Financial therapy is meant to get people thinking about the financial decisions they make — and not about their investment returns. These methods of addressing clients could help give people of various income levels the financial security that only the wealthy enjoy.
And there is an interest in this sort of financial work beyond a small niche. Large financial firms are making a push to talk to clients more explicitly about broader investing biases drawn out in the field of behavioral finance, which looks at the ways predispositions influence and distort financial decisions.
“All of these biases that you find in investors is a direct result of their experiences and their preferences that they’ve had in financial markets,” said Barbara Reinhard, chief investment officer of private banking Americas at Credit Suisse. “Asking ‘What’s your bias?’ doesn’t get you anywhere. It’s, ‘Mr. Smith, tell me, what’s the fear?’ ”

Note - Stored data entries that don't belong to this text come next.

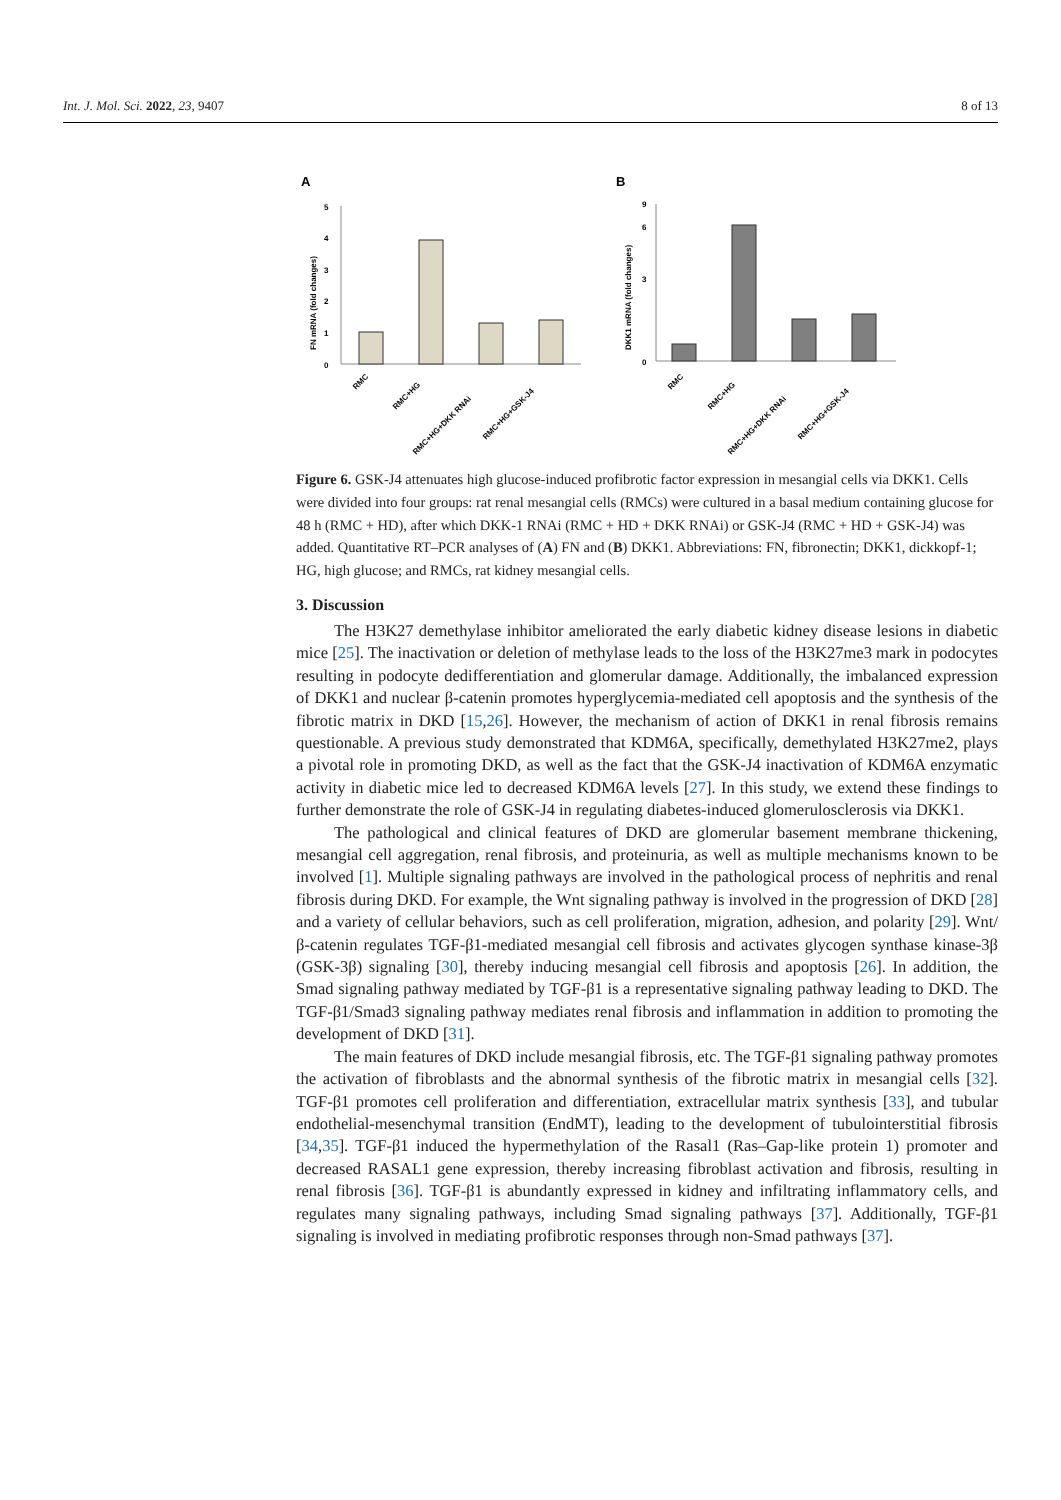Int. J. Mol. Sci. 2022, 23, 9407 8 of 13
A
FN mRNA (fold changes)
0
1
2
3
4
5
RMC
RMC+HG
RMC+HG+DKK RNAi
RMC+HG+GSK-J4
B
DKK1 mRNA (fold changes)
0
3
6
9
RMC
RMC+HG
RMC+HG+DKK RNAi
RMC+HG+GSK-J4
Figure 6. GSK-J4 attenuates high glucose-induced profibrotic factor expression in mesangial cells via DKK1. Cells were divided into four groups: rat renal mesangial cells (RMCs) were cultured in a basal medium containing glucose for 48 h (RMC + HD), after which DKK-1 RNAi (RMC + HD + DKK RNAi) or GSK-J4 (RMC + HD + GSK-J4) was added. Quantitative RT–PCR analyses of (A) FN and (B) DKK1. Abbreviations: FN, fibronectin; DKK1, dickkopf-1; HG, high glucose; and RMCs, rat kidney mesangial cells.
3. Discussion
The H3K27 demethylase inhibitor ameliorated the early diabetic kidney disease lesions in diabetic mice [25]. The inactivation or deletion of methylase leads to the loss of the H3K27me3 mark in podocytes resulting in podocyte dedifferentiation and glomerular damage. Additionally, the imbalanced expression of DKK1 and nuclear β-catenin promotes hyperglycemia-mediated cell apoptosis and the synthesis of the fibrotic matrix in DKD [15,26]. However, the mechanism of action of DKK1 in renal fibrosis remains questionable. A previous study demonstrated that KDM6A, specifically, demethylated H3K27me2, plays a pivotal role in promoting DKD, as well as the fact that the GSK-J4 inactivation of KDM6A enzymatic activity in diabetic mice led to decreased KDM6A levels [27]. In this study, we extend these findings to further demonstrate the role of GSK-J4 in regulating diabetes-induced glomerulosclerosis via DKK1.
The pathological and clinical features of DKD are glomerular basement membrane thickening, mesangial cell aggregation, renal fibrosis, and proteinuria, as well as multiple mechanisms known to be involved [1]. Multiple signaling pathways are involved in the pathological process of nephritis and renal fibrosis during DKD. For example, the Wnt signaling pathway is involved in the progression of DKD [28] and a variety of cellular behaviors, such as cell proliferation, migration, adhesion, and polarity [29]. Wnt/β-catenin regulates TGF-β1-mediated mesangial cell fibrosis and activates glycogen synthase kinase-3β (GSK-3β) signaling [30], thereby inducing mesangial cell fibrosis and apoptosis [26]. In addition, the Smad signaling pathway mediated by TGF-β1 is a representative signaling pathway leading to DKD. The TGF-β1/Smad3 signaling pathway mediates renal fibrosis and inflammation in addition to promoting the development of DKD [31].
The main features of DKD include mesangial fibrosis, etc. The TGF-β1 signaling pathway promotes the activation of fibroblasts and the abnormal synthesis of the fibrotic matrix in mesangial cells [32]. TGF-β1 promotes cell proliferation and differentiation, extracellular matrix synthesis [33], and tubular endothelial-mesenchymal transition (EndMT), leading to the development of tubulointerstitial fibrosis [34,35]. TGF-β1 induced the hypermethylation of the Rasal1 (Ras–Gap-like protein 1) promoter and decreased RASAL1 gene expression, thereby increasing fibroblast activation and fibrosis, resulting in renal fibrosis [36]. TGF-β1 is abundantly expressed in kidney and infiltrating inflammatory cells, and regulates many signaling pathways, including Smad signaling pathways [37]. Additionally, TGF-β1 signaling is involved in mediating profibrotic responses through non-Smad pathways [37].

As I sat there that day at Kansas State, I knew if I had answered the questions again, knowing what I now knew, I doubt I could have masked my stress any better. Being open and honest about money, even around complete strangers, is hard.
“My stress isn’t, ‘I’m not going to be able to pay my bills,’ ” I told Ms. Britt and Mr. Reimer. “My stress is, ‘I know how people perceive money.’ It was more stressful filling out the money parts of this survey. …”
“Just divulging the numbers,” Mr. Reimer said.
“Exactly,” I said.
As I was leaving I asked Ms. Britt who had the lowest stress level in this experiment. She turned to Mr. Reimer, and they agreed it was a chatty teacher.
“Basically she had never talked to anyone about her finances before, and she wanted to keep talking,” Ms. Britt said. “We felt bad that we had to move her along.”
Maybe the teacher didn’t know enough to worry. Or maybe she knew that she had a pension, had saved some money and would have no worries. Either way, she was living a financial life with an openness that could be a model to others.
An earlier version of this article misidentified an accrediting organization for financial advisers. It is the Association for Financial Counseling and Planning Education, not the Association of Financial Counseling, Planning and Education.